Document layout analysis data:
####################

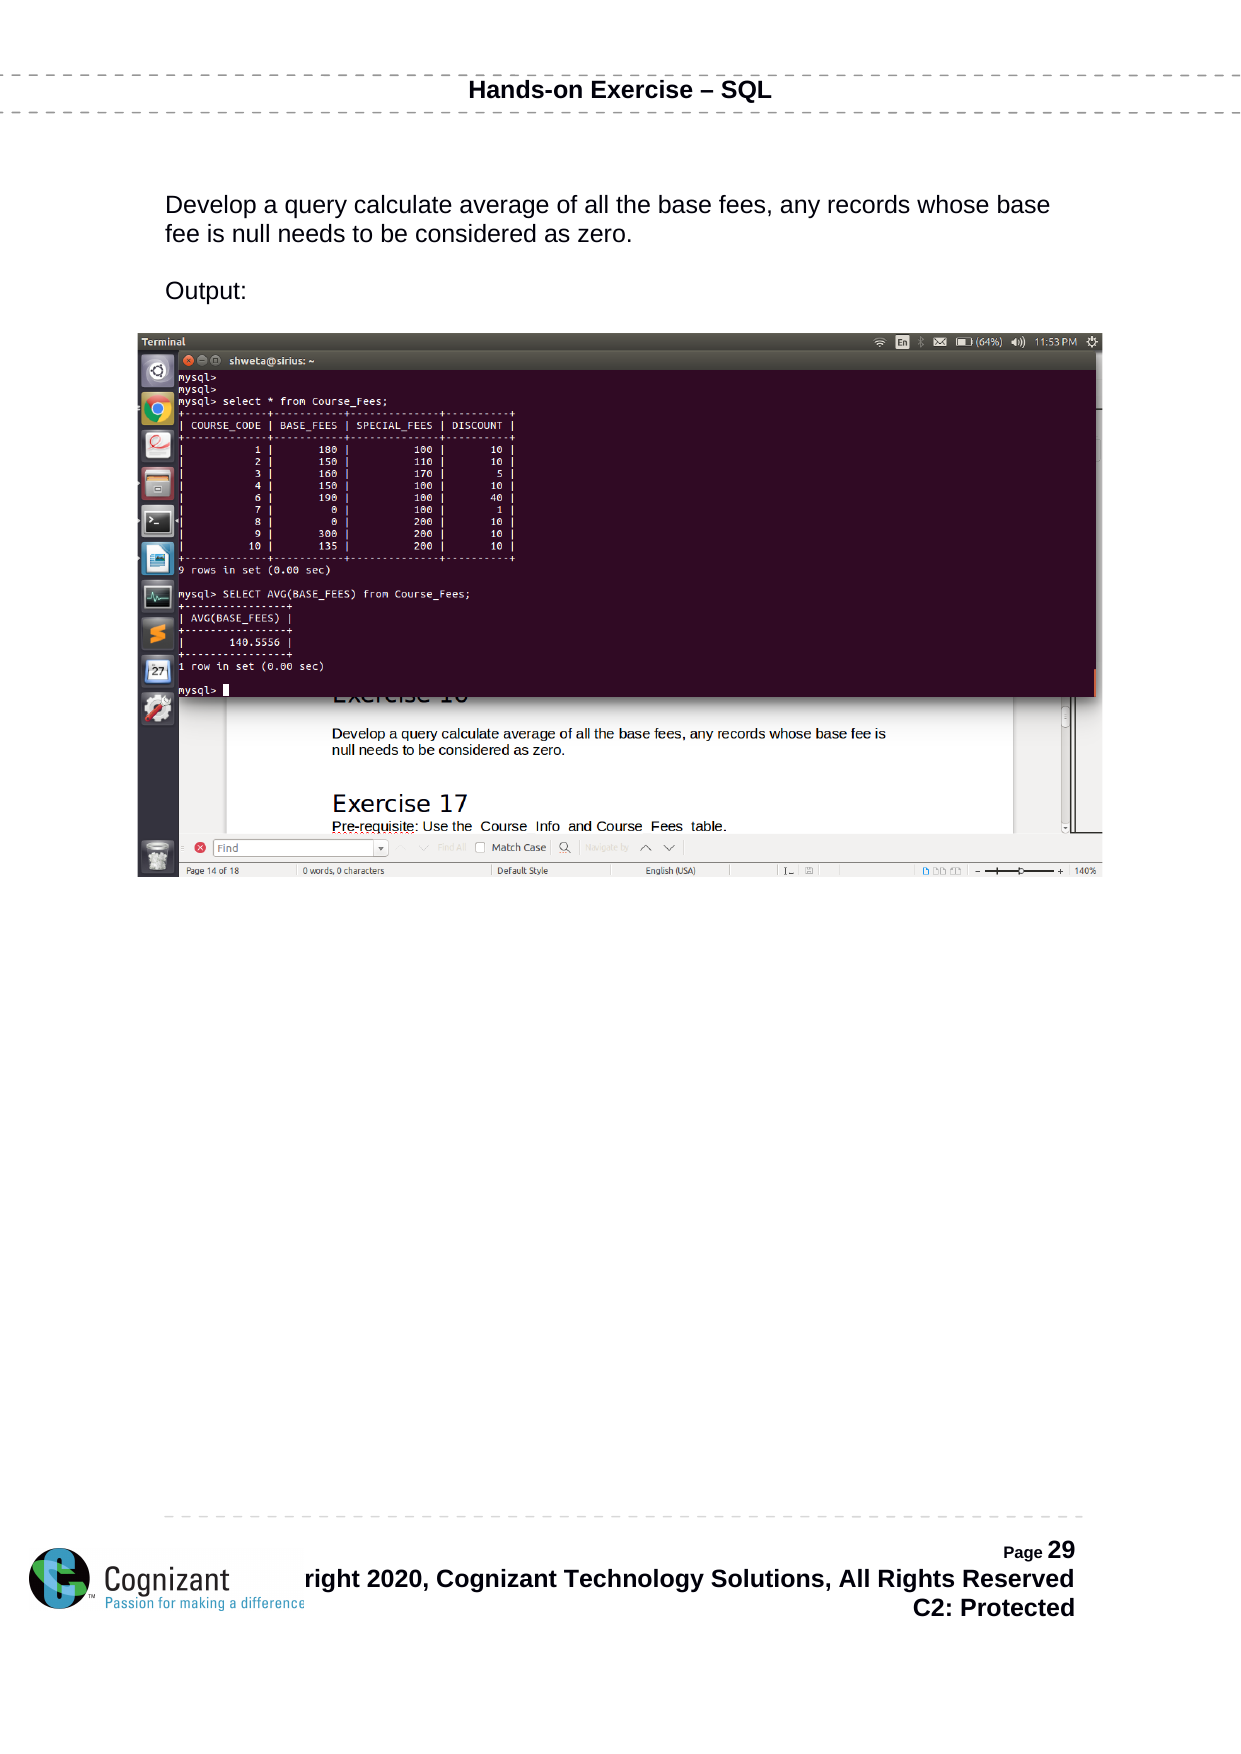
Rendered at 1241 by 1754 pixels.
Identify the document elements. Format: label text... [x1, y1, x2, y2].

picture [137, 333, 1103, 877]
text Develop a query calculate average of all the base fees, any records whose base fee is null needs to be considered as zero. [165, 190, 1075, 247]
picture [29, 1548, 304, 1611]
text Output: [165, 276, 1075, 305]
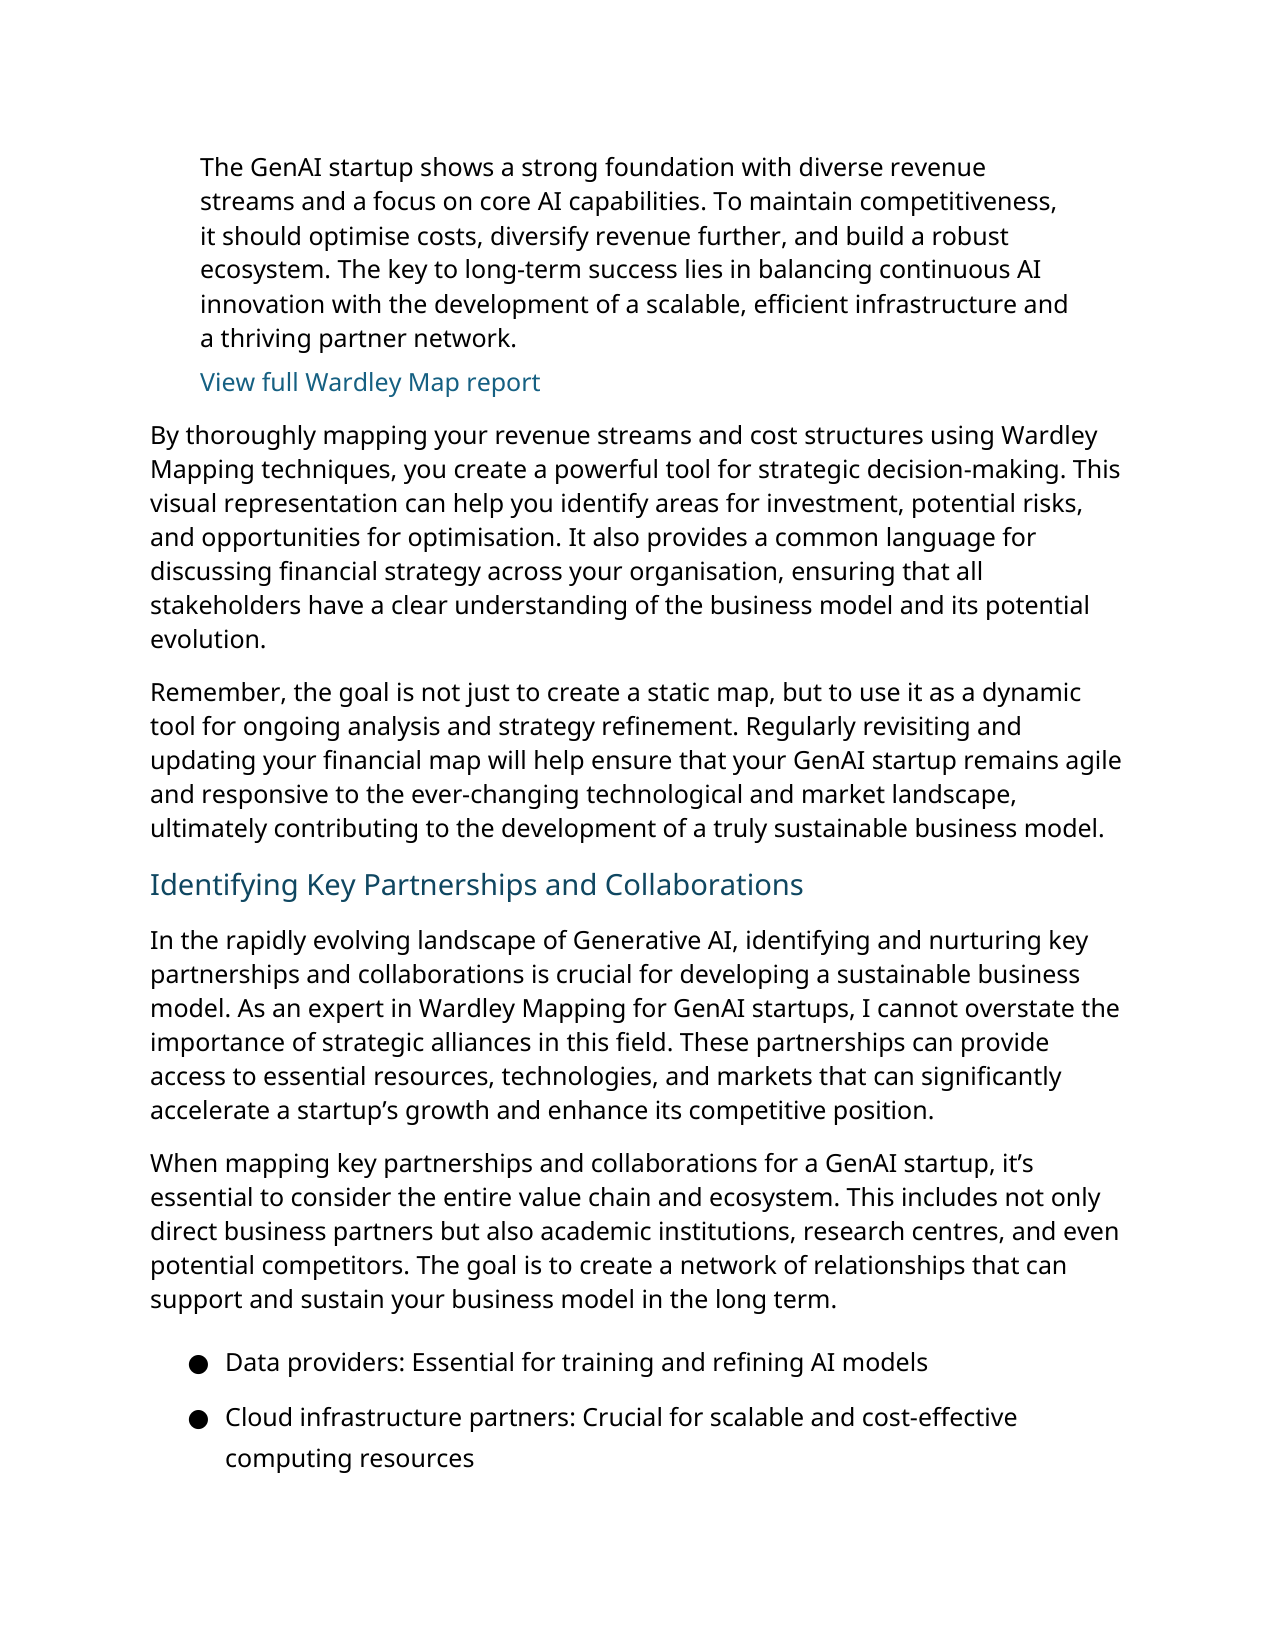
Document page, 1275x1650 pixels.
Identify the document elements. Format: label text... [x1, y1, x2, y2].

text By thoroughly mapping your revenue streams and cost structures using Wardley Mapping techniques, you create a powerful tool for strategic decision-making. This visual representation can help you identify areas for investment, potential risks, and opportunities for optimisation. It also provides a common language for discussing financial strategy across your organisation, ensuring that all stakeholders have a clear understanding of the business model and its potential evolution. [150, 418, 1125, 656]
list Data providers: Essential for training and refining AI models [187, 1334, 1125, 1386]
text Remember, the goal is not just to create a static map, but to use it as a dynamic tool for ongoing analysis and strategy refinement. Regularly revisiting and updating your financial map will help ensure that your GenAI startup remains agile and responsive to the ever-changing technological and market landscape, ultimately contributing to the development of a truly sustainable business model. [150, 675, 1125, 845]
list Cloud infrastructure partners: Crucial for scalable and cost-effective computing resources [187, 1389, 1125, 1475]
subtitle Identifying Key Partnerships and Collaborations [150, 864, 1125, 903]
text In the rapidly evolving landscape of Generative AI, identifying and nurturing key partnerships and collaborations is crucial for developing a sustainable business model. As an expert in Wardley Mapping for GenAI startups, I cannot overstate the importance of strategic alliances in this field. These partnerships can provide access to essential resources, technologies, and markets that can significantly accelerate a startup’s growth and enhance its competitive position. [150, 922, 1125, 1127]
text When mapping key partnerships and collaborations for a GenAI startup, it’s essential to consider the entire value chain and ecosystem. This includes not only direct business partners but also academic institutions, research centres, and even potential competitors. The goal is to create a network of relationships that can support and sustain your business model in the long term. [150, 1145, 1125, 1316]
text View full Wardley Map report [200, 365, 1075, 399]
text The GenAI startup shows a strong foundation with diverse revenue streams and a focus on core AI capabilities. To maintain competitiveness, it should optimise costs, diversify revenue further, and build a robust ecosystem. The key to long-term success lies in balancing continuous AI innovation with the development of a scalable, efficient infrastructure and a thriving partner network. [200, 150, 1075, 354]
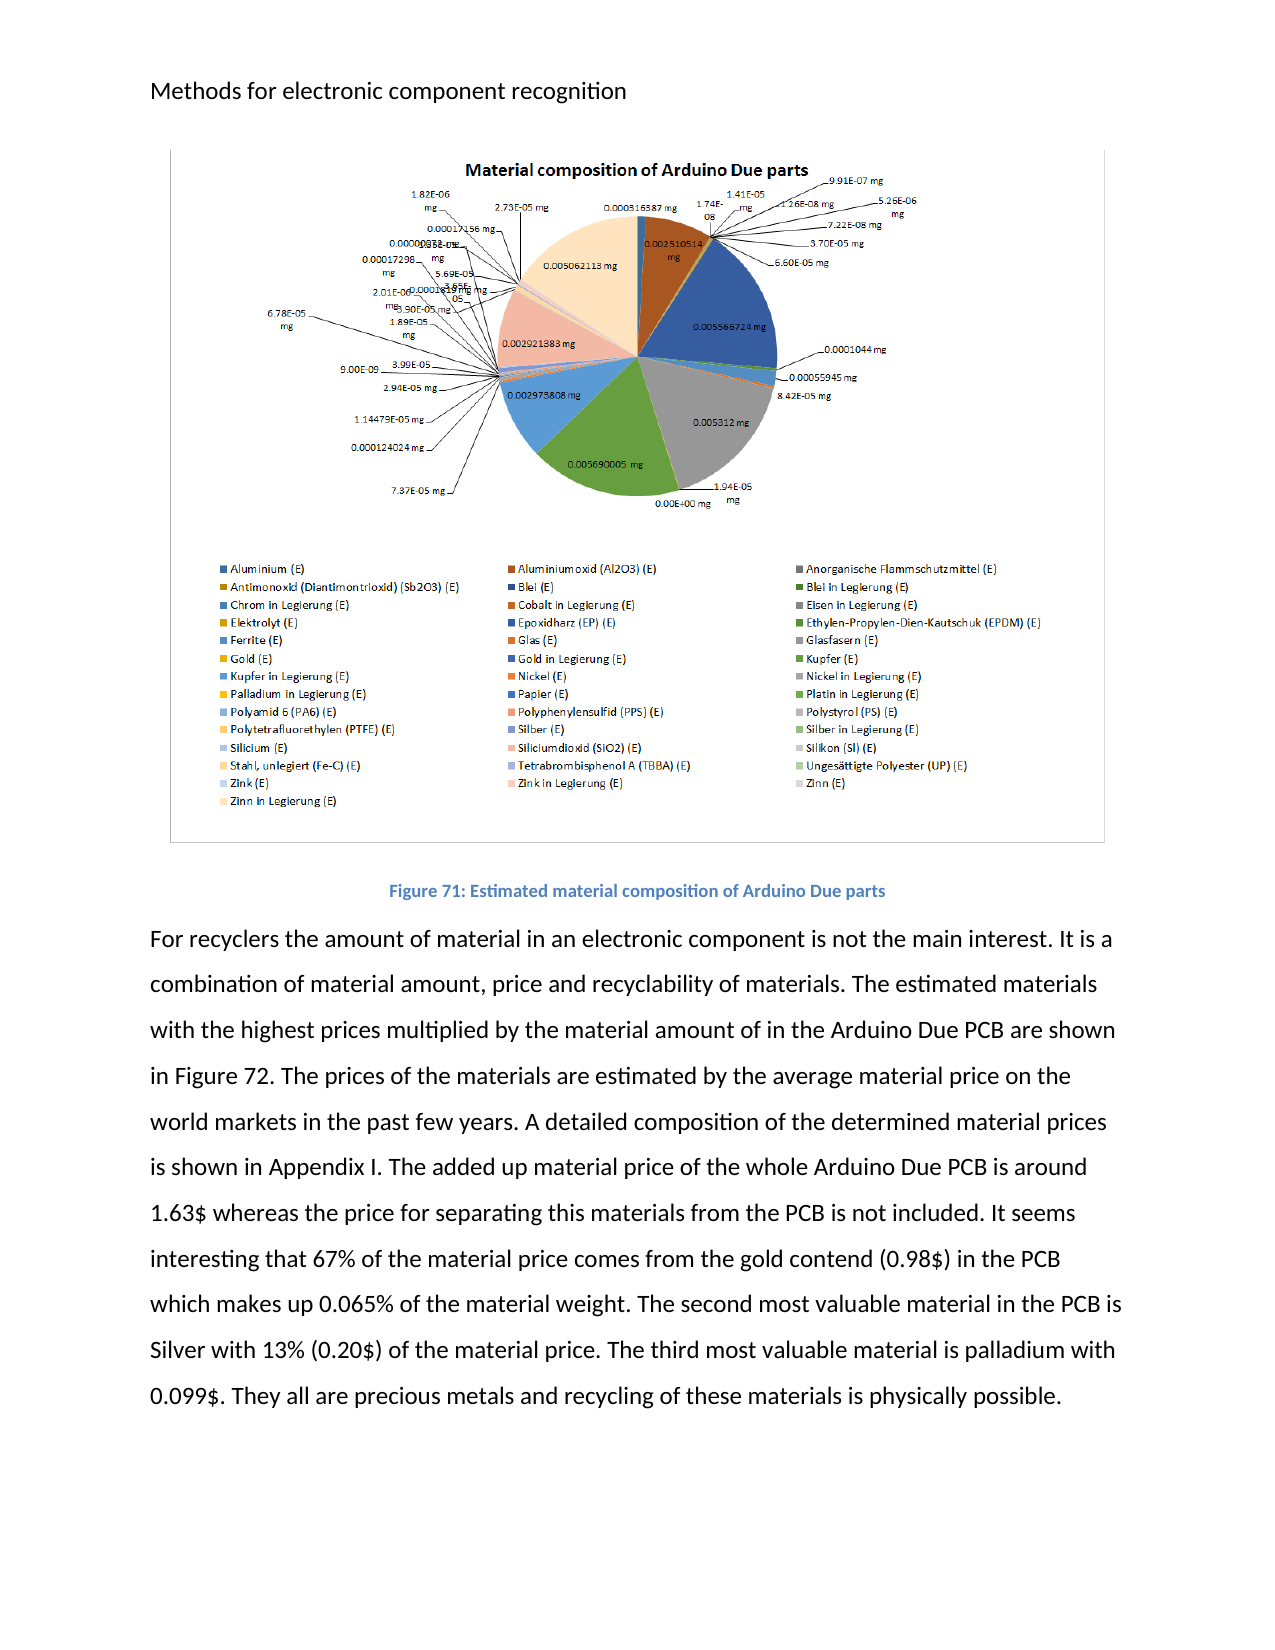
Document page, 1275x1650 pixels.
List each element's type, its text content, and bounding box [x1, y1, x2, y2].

text Figure : Estimated material composition of Arduino Due parts [150, 879, 1125, 902]
picture [170, 150, 1105, 843]
text For recyclers the amount of material in an electronic component is not the main interest. It is a combination of material amount, price and recyclability of materials. The estimated materials with the highest prices multiplied by the material amount of in the Arduino Due PCB are shown in Figure 72. The prices of the materials are estimated by the average material price on the world markets in the past few years. A detailed composition of the determined material prices is shown in Appendix I. The added up material price of the whole Arduino Due PCB is around 1.63$ whereas the price for separating this materials from the PCB is not included. It seems interesting that 67% of the material price comes from the gold contend (0.98$) in the PCB which makes up 0.065% of the material weight. The second most valuable material in the PCB is Silver with 13% (0.20$) of the material price. The third most valuable material is palladium with 0.099$. They all are precious metals and recycling of these materials is physically possible. [150, 923, 1125, 1411]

####################

** Work to be completed **
The entries are to be written out again exactly, without their pictures.

** Answer section **
Rendered at 1241 by 1754 pixels.
Identify the document elements. Format: label text... [x1, y1, x2, y2].

picture [137, 333, 1103, 877]
text Develop a query calculate average of all the base fees, any records whose base fee is null needs to be considered as zero. [165, 190, 1075, 247]
picture [29, 1548, 304, 1611]
text Output: [165, 276, 1075, 305]
Document page, 1275x1650 pixels.
Identify the document elements. Format: label text... [x1, y1, x2, y2].

text By thoroughly mapping your revenue streams and cost structures using Wardley Mapping techniques, you create a powerful tool for strategic decision-making. This visual representation can help you identify areas for investment, potential risks, and opportunities for optimisation. It also provides a common language for discussing financial strategy across your organisation, ensuring that all stakeholders have a clear understanding of the business model and its potential evolution. [150, 418, 1125, 656]
list Data providers: Essential for training and refining AI models [187, 1334, 1125, 1386]
text Remember, the goal is not just to create a static map, but to use it as a dynamic tool for ongoing analysis and strategy refinement. Regularly revisiting and updating your financial map will help ensure that your GenAI startup remains agile and responsive to the ever-changing technological and market landscape, ultimately contributing to the development of a truly sustainable business model. [150, 675, 1125, 845]
list Cloud infrastructure partners: Crucial for scalable and cost-effective computing resources [187, 1389, 1125, 1475]
subtitle Identifying Key Partnerships and Collaborations [150, 864, 1125, 903]
text In the rapidly evolving landscape of Generative AI, identifying and nurturing key partnerships and collaborations is crucial for developing a sustainable business model. As an expert in Wardley Mapping for GenAI startups, I cannot overstate the importance of strategic alliances in this field. These partnerships can provide access to essential resources, technologies, and markets that can significantly accelerate a startup’s growth and enhance its competitive position. [150, 922, 1125, 1127]
text When mapping key partnerships and collaborations for a GenAI startup, it’s essential to consider the entire value chain and ecosystem. This includes not only direct business partners but also academic institutions, research centres, and even potential competitors. The goal is to create a network of relationships that can support and sustain your business model in the long term. [150, 1145, 1125, 1316]
text View full Wardley Map report [200, 365, 1075, 399]
text The GenAI startup shows a strong foundation with diverse revenue streams and a focus on core AI capabilities. To maintain competitiveness, it should optimise costs, diversify revenue further, and build a robust ecosystem. The key to long-term success lies in balancing continuous AI innovation with the development of a scalable, efficient infrastructure and a thriving partner network. [200, 150, 1075, 354]
Document page, 1275x1650 pixels.
List each element's type, its text content, and bounding box [x1, y1, x2, y2].

text Figure : Estimated material composition of Arduino Due parts [150, 879, 1125, 902]
picture [170, 150, 1105, 843]
text For recyclers the amount of material in an electronic component is not the main interest. It is a combination of material amount, price and recyclability of materials. The estimated materials with the highest prices multiplied by the material amount of in the Arduino Due PCB are shown in Figure 72. The prices of the materials are estimated by the average material price on the world markets in the past few years. A detailed composition of the determined material prices is shown in Appendix I. The added up material price of the whole Arduino Due PCB is around 1.63$ whereas the price for separating this materials from the PCB is not included. It seems interesting that 67% of the material price comes from the gold contend (0.98$) in the PCB which makes up 0.065% of the material weight. The second most valuable material in the PCB is Silver with 13% (0.20$) of the material price. The third most valuable material is palladium with 0.099$. They all are precious metals and recycling of these materials is physically possible. [150, 923, 1125, 1411]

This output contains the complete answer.